TASK GOAL:
Continue the article on pediatric sickle cell care, picking up after its last sentence.

TEXT SHOWN:
'''

Qualitative Study Reports Perspectives on Optimizing Pediatric Sickle Cell Care

Healthcare accessibility continues to be a significant barrier for patients and their families.

A new study gauged professional perspectives on barriers to access for pediatric patients with sickle cell disease (SCD).

“In well-resourced countries, comprehensive care programs have increased life expectancy of patients with sickle cell disease, with almost all infants surviving into adulthood,” the investigative team wrote.

“However, families affected by sickle cell disease are more likely to be economically disenfranchised because of their racial or ethnic minority status.”

They indicated a continued need to identify barriers and facilitators to the delivery of adequate healthcare for these patients.

The team, led by Maite Houwing, MD, Department of Pediatric Haematology, Erasmus University Medical Centre, Netherlands, interviewed healthcare professionals with experiences working with sickle cell youth.

The investigators identified common themes and reported on noteworthy best practices as recommendations. The overall goal of their semi-structured interview format was to ascertain the current gaps in pediatric care and possible means of addressing them.

Improving Pediatric Care: Major Themes

Houwing and colleagues interviewed 22 healthcare professionals from 5 different university hospitals based in the Netherlands. The cohort was a mix of pediatric hematologists, specialized nurses, psycho-social, and other medical staff.

'''

[Page images and extracted text]
'''

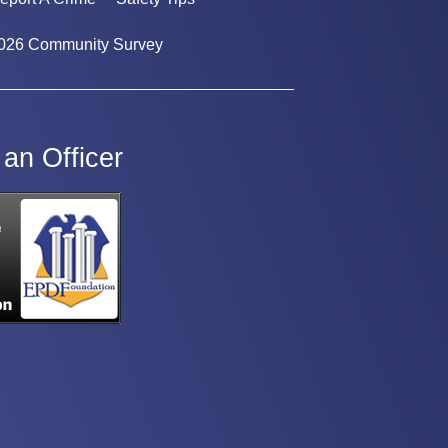
026 Community Survey
an Officer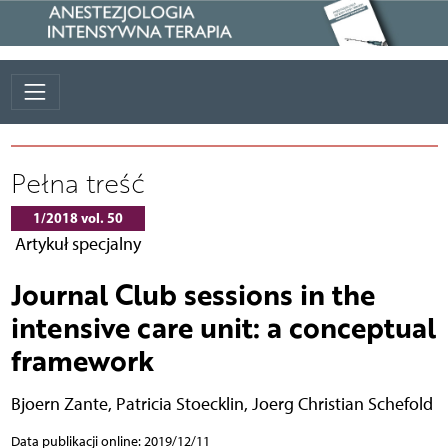
Pełna treść
1/2018 vol. 50
Artykuł specjalny
Journal Club sessions in the
intensive care unit: a conceptual
framework
Bjoern Zante
,
Patricia Stoecklin
,
Joerg Christian Schefold
Data publikacji online: 2019/12/11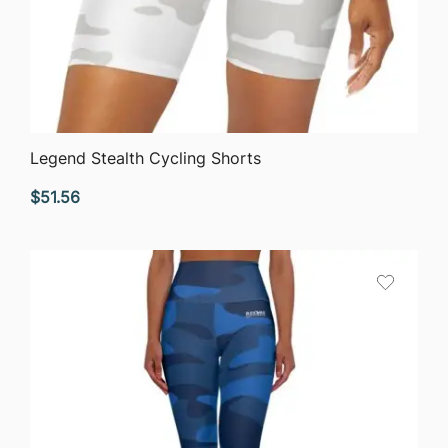
QUICK VIEW
Legend Stealth Cycling Shorts
$
51.56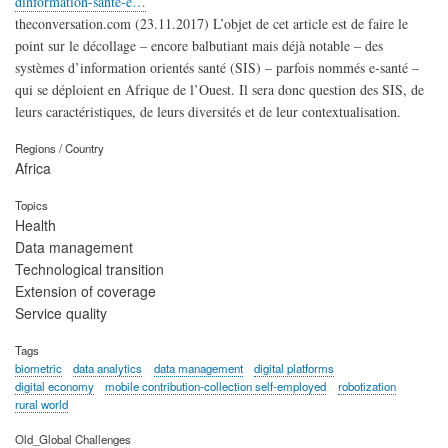
dinformation-sante-e…
theconversation.com (23.11.2017) L’objet de cet article est de faire le
point sur le décollage – encore balbutiant mais déjà notable – des
systèmes d’information orientés santé (SIS) – parfois nommés e-santé –
qui se déploient en Afrique de l’Ouest. Il sera donc question des SIS, de
leurs caractéristiques, de leurs diversités et de leur contextualisation.
Regions / Country
Africa
Topics
Health
Data management
Technological transition
Extension of coverage
Service quality
Tags
biometric
data analytics
data management
digital platforms
digital economy
mobile contribution-collection self-employed
robotization
rural world
Old_Global Challenges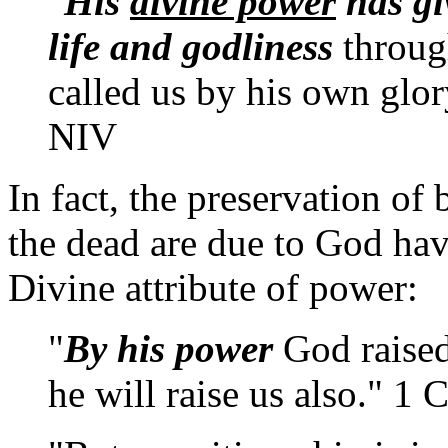
"
His
divine power
has gi
life and godliness
throug
called us by his own glor
NIV
In fact, the preservation of 
the dead are due to God havin
Divine attribute of power:
"
By his power
God raised
he will raise us also." 1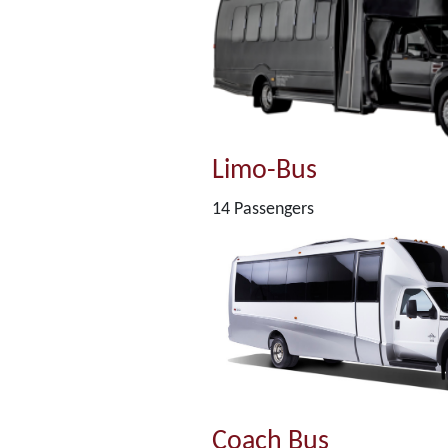
Limo-Bus
14 Passengers
Coach Bus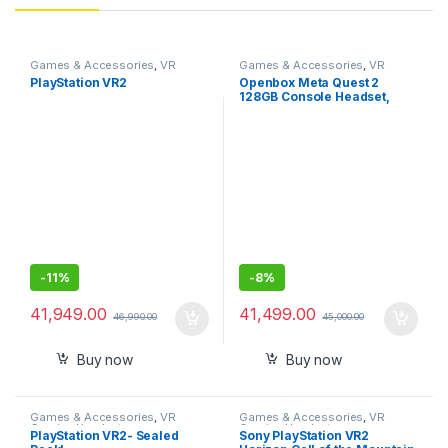
Games & Accessories
,
VR
Games & Accessories
,
VR
Gaming Headset
Gaming Headset
PlayStation VR2
Openbox Meta Quest 2
128GB Console Headset,
128GB
-
11%
-
8%
41,949.00
41,499.00
46,990.00
45,000.00
Buy now
Buy now
Games & Accessories
,
VR
Games & Accessories
,
VR
Gaming Headset
Gaming Headset
PlayStation VR2- Sealed
Sony PlayStation VR2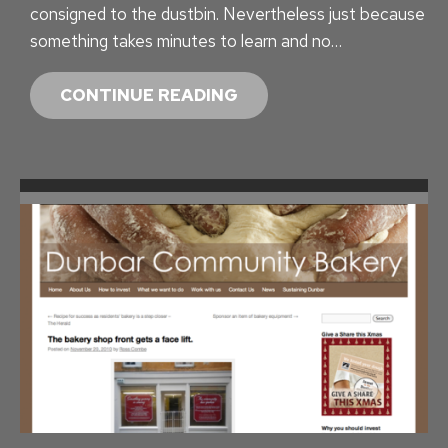
consigned to the dustbin. Nevertheless just because
C
something takes minutes to learn and no…
T
P
CONTINUE READING
R
O
J
E
C
T
I
N
S
I
G
H
T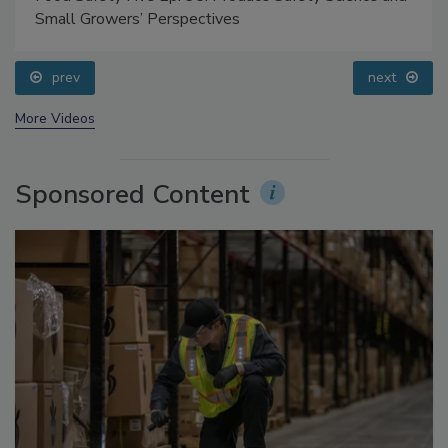
Food Safety Five Ep. 35: Produce Safety Science and
Small Growers’ Perspectives
prev
next
More Videos
Sponsored Content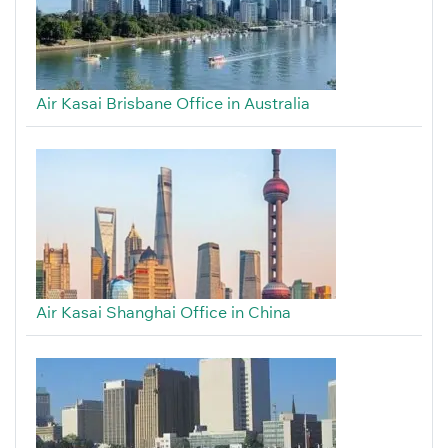
Air Kasai Brisbane Office in Australia
Air Kasai Shanghai Office in China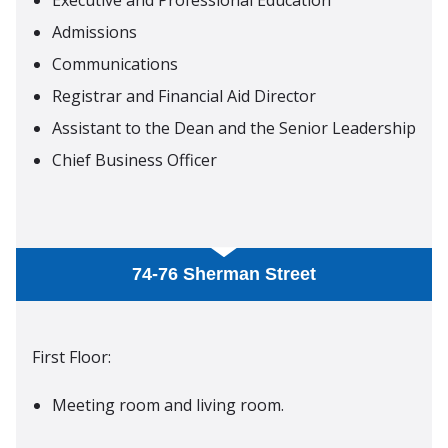
Admissions
Communications
Registrar and Financial Aid Director
Assistant to the Dean and the Senior Leadership
Chief Business Officer
74-76 Sherman Street
First Floor:
Meeting room and living room.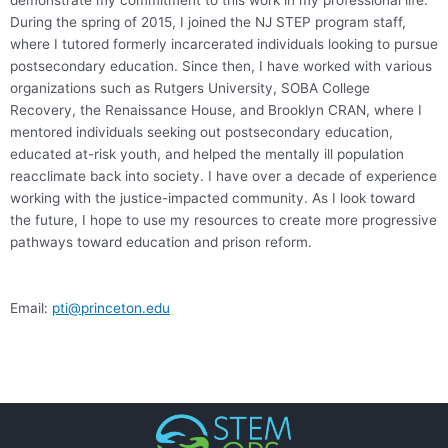
demonstrate my commitment to this work in my professional life.
During the spring of 2015, I joined the NJ STEP program staff,
where I tutored formerly incarcerated individuals looking to pursue
postsecondary education. Since then, I have worked with various
organizations such as Rutgers University, SOBA College
Recovery, the Renaissance House, and Brooklyn CRAN, where I
mentored individuals seeking out postsecondary education,
educated at-risk youth, and helped the mentally ill population
reacclimate back into society. I have over a decade of experience
working with the justice-impacted community. As I look toward
the future, I hope to use my resources to create more progressive
pathways toward education and prison reform.
Email:
pti@princeton.edu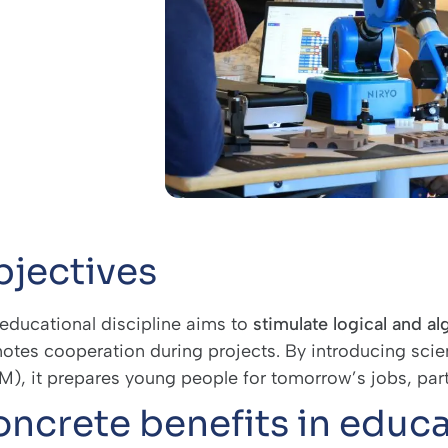
jectives
 educational discipline aims to
stimulate logical and al
otes cooperation during projects. By introducing sci
), it prepares young people for tomorrow’s jobs, particu
ncrete benefits in educa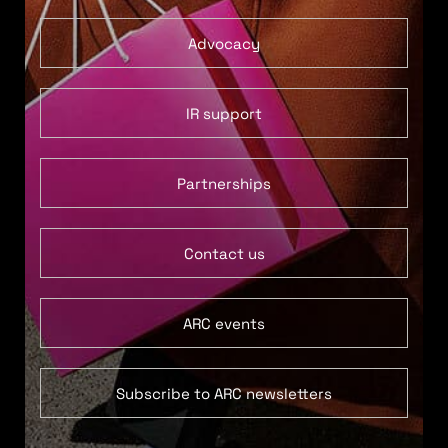
Advocacy
IR support
Partnerships
Contact us
ARC events
Subscribe to ARC newsletters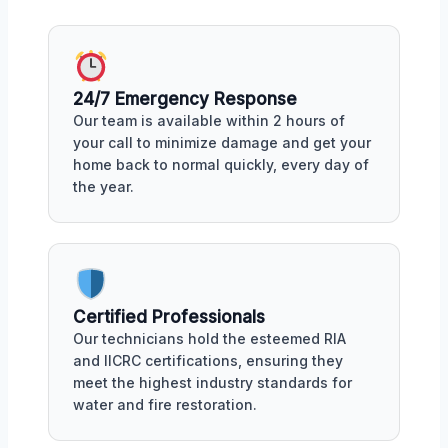
24/7 Emergency Response
Our team is available within 2 hours of
your call to minimize damage and get your
home back to normal quickly, every day of
the year.
Certified Professionals
Our technicians hold the esteemed RIA
and IICRC certifications, ensuring they
meet the highest industry standards for
water and fire restoration.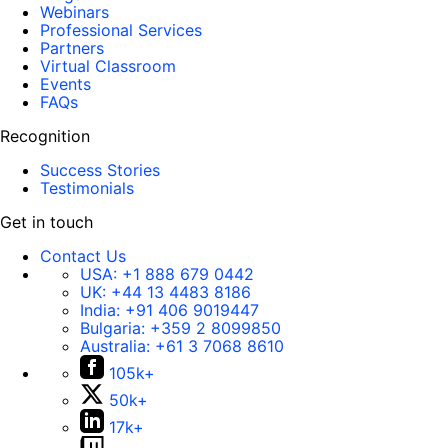
Webinars
Professional Services
Partners
Virtual Classroom
Events
FAQs
Recognition
Success Stories
Testimonials
Get in touch
Contact Us
USA:
+1 888 679 0442
UK:
+44 13 4483 8186
India:
+91 406 9019447
Bulgaria:
+359 2 8099850
Australia:
+61 3 7068 8610
105k+
50k+
17k+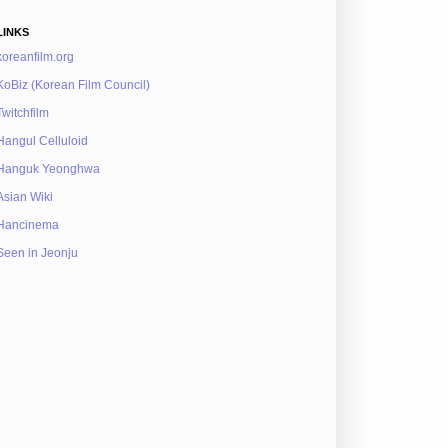
LINKS
koreanfilm.org
KoBiz (Korean Film Council)
Twitchfilm
Hangul Celluloid
Hanguk Yeonghwa
Asian Wiki
Hancinema
Seen in Jeonju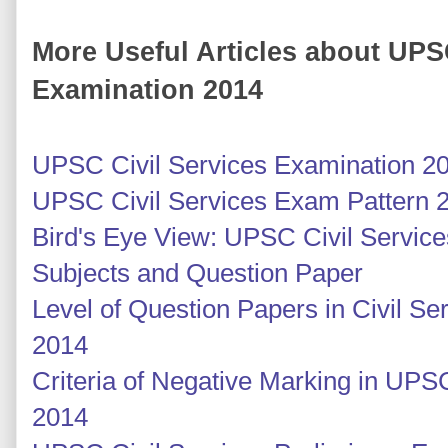
More Useful Articles about UPS
Examination 2014
UPSC Civil Services Examination 2
UPSC Civil Services Exam Pattern 
Bird's Eye View: UPSC Civil Servic
Subjects and Question Paper
Level of Question Papers in Civil S
2014
Criteria of Negative Marking in UPS
2014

'''

EXERCISE ANSWER:
A majority of the population was female (n = 19) and white (n = 21), and the average length of experience in their profession was 8.5 years.

Many of the healthcare professionals recognized that sickle cell disease disproportionally affects low-income communities and families likely to experience financial hardships.

Families may face difficulty in funding travel (if long-distanced travel to a centralized sickle cell care center is required), treatments, and preventative measures, such as general vaccinations. Additionally, single parent households, siblings, and parent unemployment can add further burden to these already at-risk children.

“It is pertinent to recognize that many families struggle to meet the extra financial demands of caring for a child with SCD,” the investigators wrote.

“Therefore, attention must be given to proactive interventions aimed at addressing all extra costs, including full coverage of medical treatment, support for housework and childcare, and access to charitable funding,” they continued.

The investigators also reported that the frequency of hospital visits can pose a significant burden on patients, especially if the visits are far from the community. Many physicians recommended clustering appointments on the same day, including check-ups with a nurse practitioner, examinations and laboratory tests, and appointments with medical and social workers.

Healthcare professionals emphasized the utility of shared care hospitals, which foster collaborations between sickle cell specialists and general practitioners/pediatricians. Many considered it a useful step in educating primary care pediatricians about SCD, thus potentially contributing to the optimization of access within disadvantaged communities.

“The overall goal is to deliver specialized services as close as possible to the patient’s home without compromising quality,” the investigators wrote as a theoretical benefit to the model.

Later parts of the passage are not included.